RECORD SET Start Marker
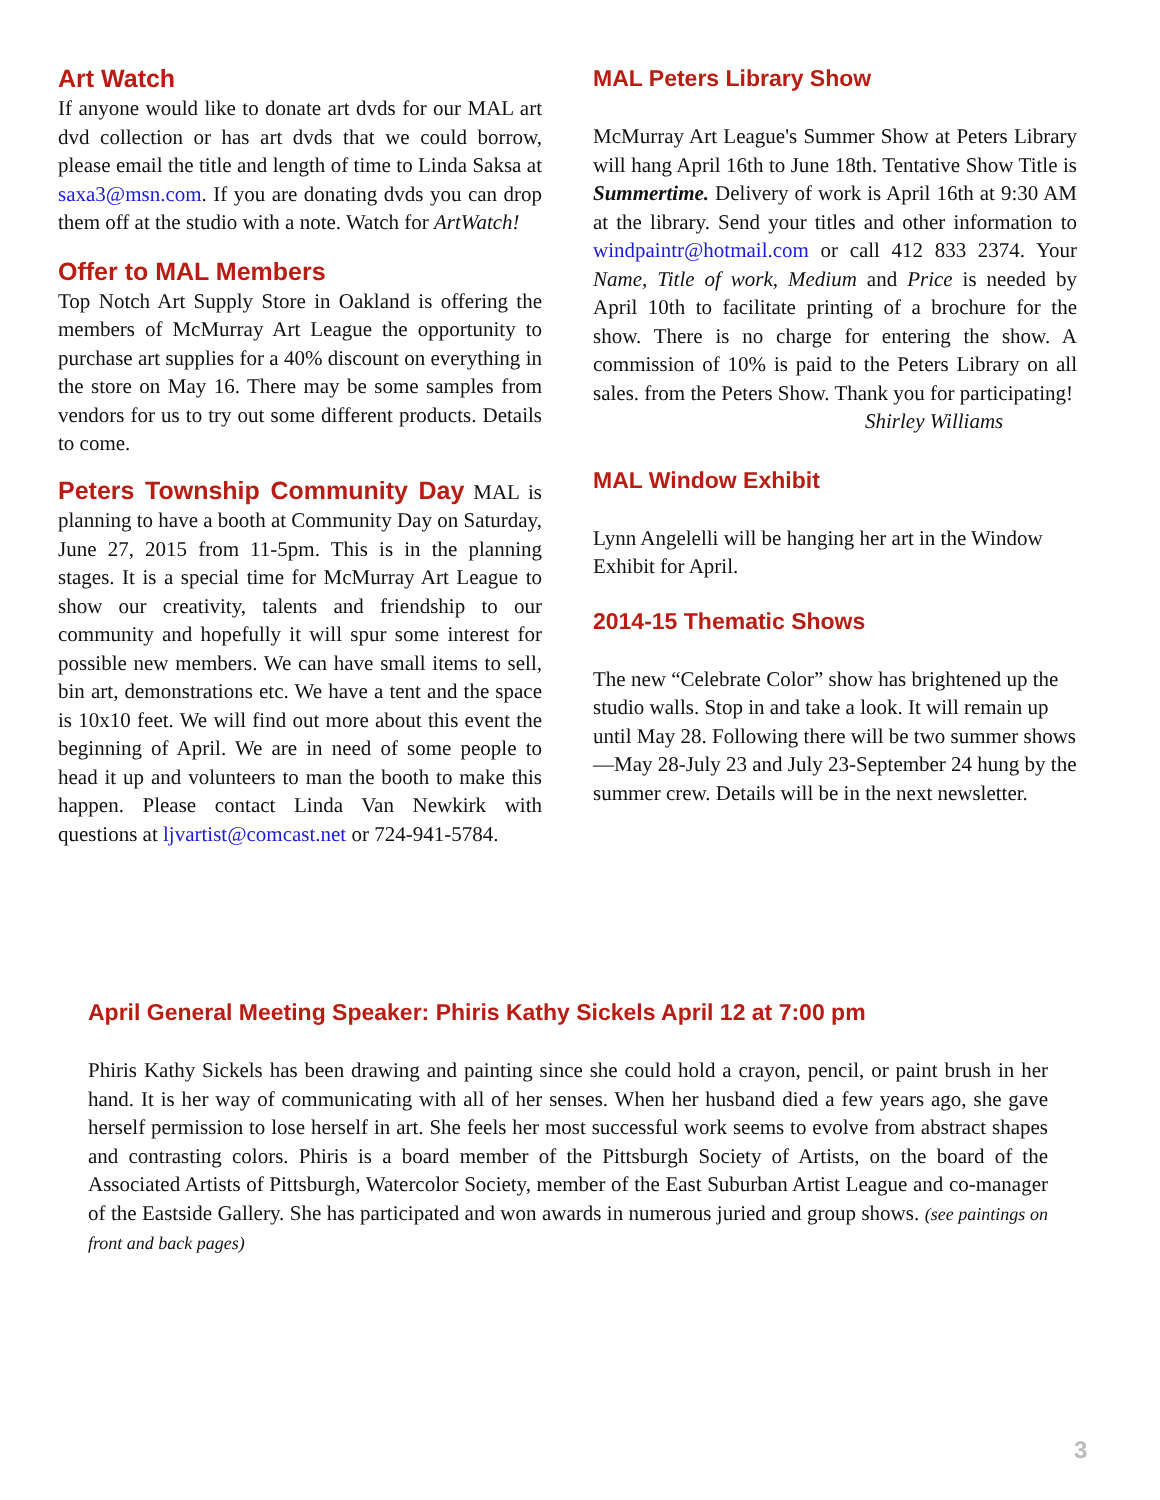Art Watch
If anyone would like to donate art dvds for our MAL art dvd collection or has art dvds that we could borrow, please email the title and length of time to Linda Saksa at saxa3@msn.com. If you are donating dvds you can drop them off at the studio with a note. Watch for ArtWatch!
Offer to MAL Members
Top Notch Art Supply Store in Oakland is offering the members of McMurray Art League the opportunity to purchase art supplies for a 40% discount on everything in the store on May 16. There may be some samples from vendors for us to try out some different products. Details to come.
Peters Township Community Day MAL is planning to have a booth at Community Day on Saturday, June 27, 2015 from 11-5pm. This is in the planning stages. It is a special time for McMurray Art League to show our creativity, talents and friendship to our community and hopefully it will spur some interest for possible new members. We can have small items to sell, bin art, demonstrations etc. We have a tent and the space is 10x10 feet. We will find out more about this event the beginning of April. We are in need of some people to head it up and volunteers to man the booth to make this happen. Please contact Linda Van Newkirk with questions at ljvartist@comcast.net or 724-941-5784.
MAL Peters Library Show
McMurray Art League's Summer Show at Peters Library will hang April 16th to June 18th. Tentative Show Title is Summertime. Delivery of work is April 16th at 9:30 AM at the library. Send your titles and other information to windpaintr@hotmail.com or call 412 833 2374. Your Name, Title of work, Medium and Price is needed by April 10th to facilitate printing of a brochure for the show. There is no charge for entering the show. A commission of 10% is paid to the Peters Library on all sales. from the Peters Show. Thank you for participating!
Shirley Williams
MAL Window Exhibit
Lynn Angelelli will be hanging her art in the Window Exhibit for April.
2014-15 Thematic Shows
The new “Celebrate Color” show has brightened up the studio walls. Stop in and take a look. It will remain up until May 28. Following there will be two summer shows—May 28-July 23 and July 23-September 24 hung by the summer crew. Details will be in the next newsletter.
April General Meeting Speaker: Phiris Kathy Sickels April 12 at 7:00 pm
Phiris Kathy Sickels has been drawing and painting since she could hold a crayon, pencil, or paint brush in her hand. It is her way of communicating with all of her senses. When her husband died a few years ago, she gave herself permission to lose herself in art. She feels her most successful work seems to evolve from abstract shapes and contrasting colors. Phiris is a board member of the Pittsburgh Society of Artists, on the board of the Associated Artists of Pittsburgh, Watercolor Society, member of the East Suburban Artist League and co-manager of the Eastside Gallery. She has participated and won awards in numerous juried and group shows. (see paintings on front and back pages)
3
RECORD SET End Marker
### TASK
Going through the listing above, count the lines in which the word "Details" appears, and give only the number.

### OUTPUT
2